Repérer et diagnostiquer une pathologie duelle
Les questions clés du repérage
La phase de repérage consiste à comprendre les liens qui unissent les deux troubles. Qu’est-ce que le produit permet d’obtenir ? Que se passe-t-il lorsque la consommation diminue ? Quels symptômes précèdent les épisodes de rechute ? Quelles situations aggravent la souffrance psychique ? Ces questions permettent progressivement de mettre en lumière la fonction occupée par l’addiction dans l’équilibre psychique de la personne. Elles invitent aussi à dépasser une lecture morale ou comportementale des consommations, pour les considérer comme une tentative d’adaptation, coûteuse mais cohérente au regard du vécu du sujet.
Deux diagnostics distincts, une vigilance particulière au moment du sevrage
Le repérage se fait de façon distincte : un diagnostic doit être posé indépendamment pour chacun des troubles. L’addiction n’est pas une comorbidité du trouble psychiatrique, et inversement. Les deux coexistent et s’influencent dans une relation complexe.

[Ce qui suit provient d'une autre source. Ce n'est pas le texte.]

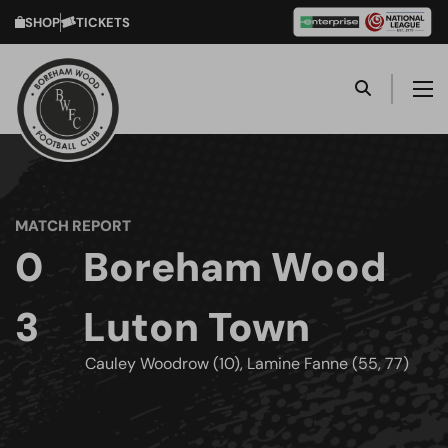
SHOP
TICKETS
MATCH REPORT
0
Boreham Wood
3
Luton Town
Cauley Woodrow (10), Lamine Fanne (55, 77)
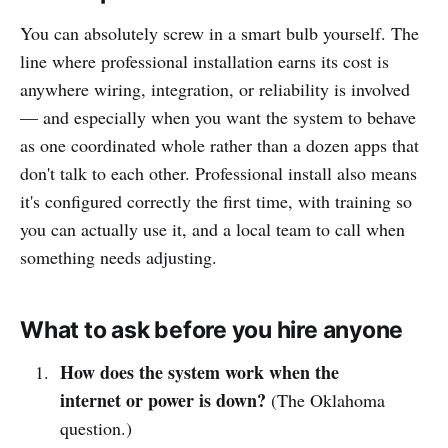
You can absolutely screw in a smart bulb yourself. The
line where professional installation earns its cost is
anywhere wiring, integration, or reliability is involved
— and especially when you want the system to behave
as one coordinated whole rather than a dozen apps that
don't talk to each other. Professional install also means
it's configured correctly the first time, with training so
you can actually use it, and a local team to call when
something needs adjusting.
What to ask before you hire anyone
How does the system work when the
internet or power is down?
(The Oklahoma
question.)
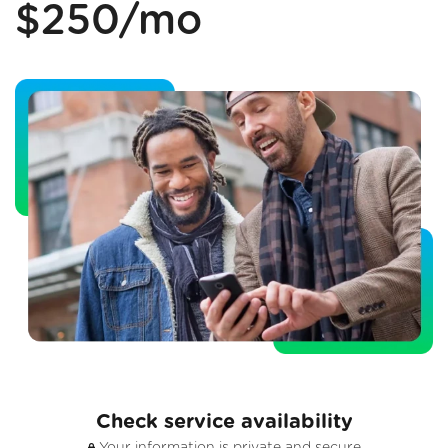
$250/mo
Check service availability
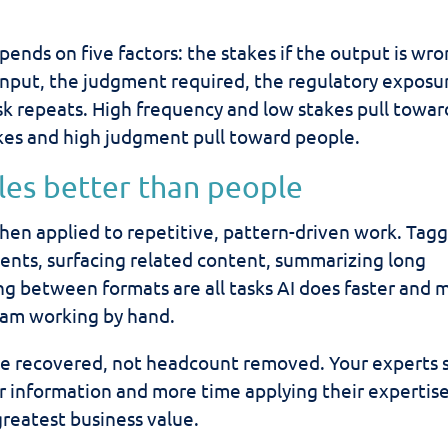
ends on five factors: the stakes if the output is wro
input, the judgment required, the regulatory exposu
k repeats. High frequency and low stakes pull towar
kes and high judgment pull toward people.
les better than people
when applied to repetitive, pattern-driven work. Tag
ents, surfacing related content, summarizing long
ing between formats are all tasks AI does faster and 
eam working by hand.
ime recovered, not headcount removed. Your experts
or information and more time applying their expertis
greatest business value.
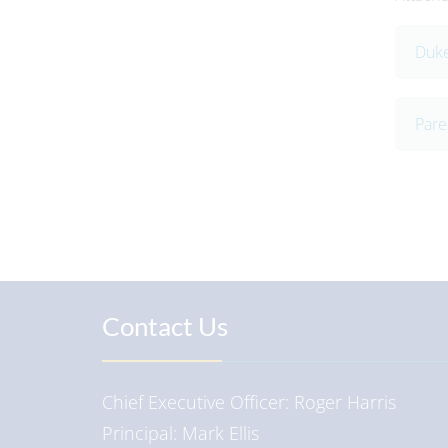
Duke
Pare
Contact Us
Chief Executive Officer
Roger Harris
Principal
Mark Ellis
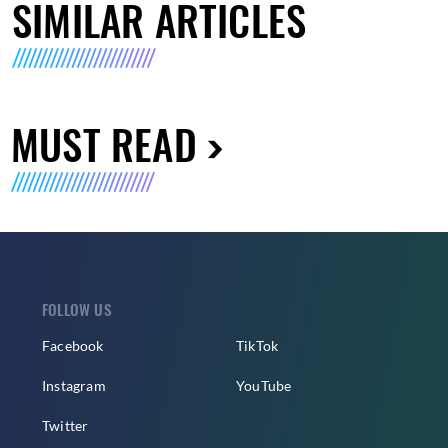
SIMILAR ARTICLES
MUST READ
FOLLOW US
Facebook
TikTok
Instagram
YouTube
Twitter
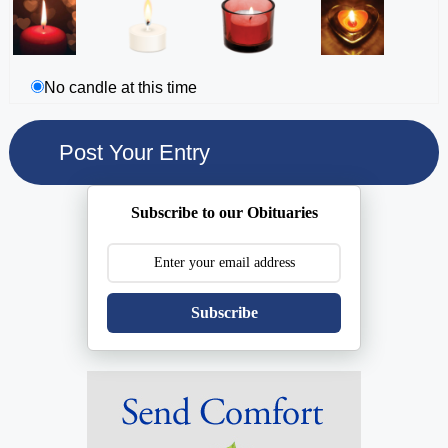
No candle at this time
Subscribe to our Obituaries
Subscribe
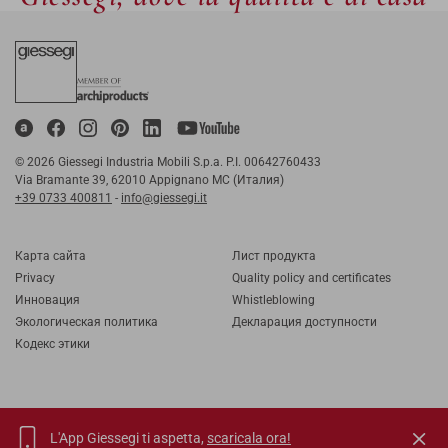
© 2026 Giessegi Industria Mobili S.p.a. P.I. 00642760433
Via Bramante 39, 62010 Appignano MC (Италия)
+39 0733 400811
-
info@giessegi.it
Карта cайта
Лист продукта
Privacy
Quality policy and certificates
Инновация
Whistleblowing
Экологическая политика
Декларация доступности
Кодекс этики
L'App Giessegi ti aspetta,
scaricala ora!
IT
EN
FR
RU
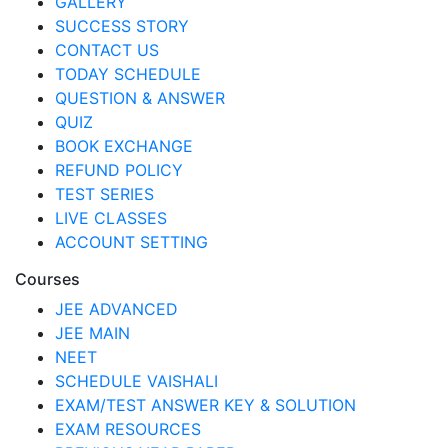
GALLERY
SUCCESS STORY
CONTACT US
TODAY SCHEDULE
QUESTION & ANSWER
QUIZ
BOOK EXCHANGE
REFUND POLICY
TEST SERIES
LIVE CLASSES
ACCOUNT SETTING
Courses
JEE ADVANCED
JEE MAIN
NEET
SCHEDULE VAISHALI
EXAM/TEST ANSWER KEY & SOLUTION
EXAM RESOURCES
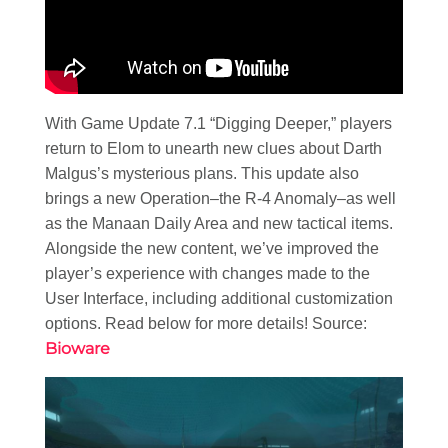
With Game Update 7.1 “Digging Deeper,” players
return to Elom to unearth new clues about Darth
Malgus’s mysterious plans. This update also
brings a new Operation–the R-4 Anomaly–as well
as the Manaan Daily Area and new tactical items.
Alongside the new content, we’ve improved the
player’s experience with changes made to the
User Interface, including additional customization
options. Read below for more details! Source:
Bioware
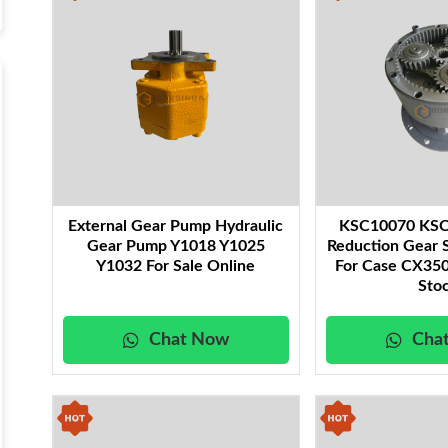
External Gear Pump Hydraulic
KSC10070 KSC
Gear Pump Y1018 Y1025
Reduction Gear 
Y1032 For Sale Online
For Case CX350
Sto
Chat Now
Cha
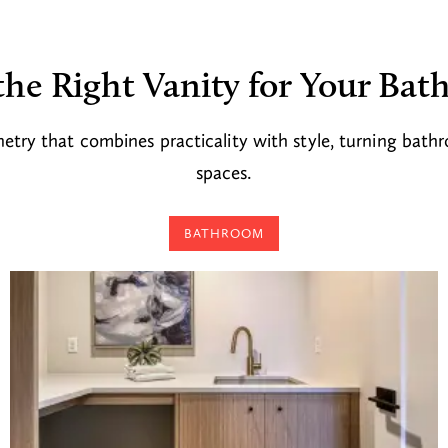
the Right Vanity for Your Ba
etry that combines practicality with style, turning bath
spaces.
BATHROOM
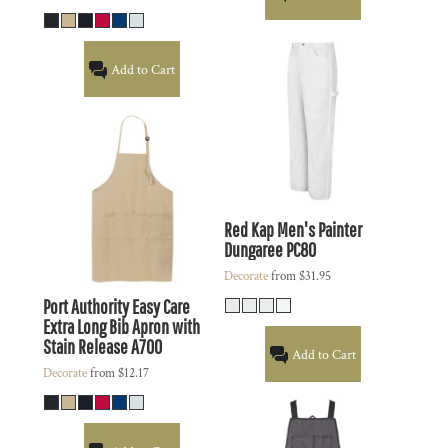
Add to Cart
Red Kap
Men's Painter
Dungaree
PC80
Decorate
from
$31.95
Port Authority
Easy Care
Extra Long Bib Apron with
Stain Release
A700
Add to Cart
Decorate
from
$12.17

L’arrêt de la substance est préconisé pour identifier correctement un trouble psychiatrique, ce qui suppose un cadre sécurisant et pérenne pour accompagner le sevrage. Les professionnels assistent trop souvent à des sevrages forcés ou mal accompagnés lors des hospitalisations, les symptômes de sevrage étant alors confondus avec des signes de maladie mentale. Le repérage implique donc une vigilance accrue pendant les périodes de sevrage, d’hospitalisation ou de crise. Cette zone grise explique en partie la fréquence des erreurs diagnostiques et souligne l’importance d’évaluations répétées dans le temps.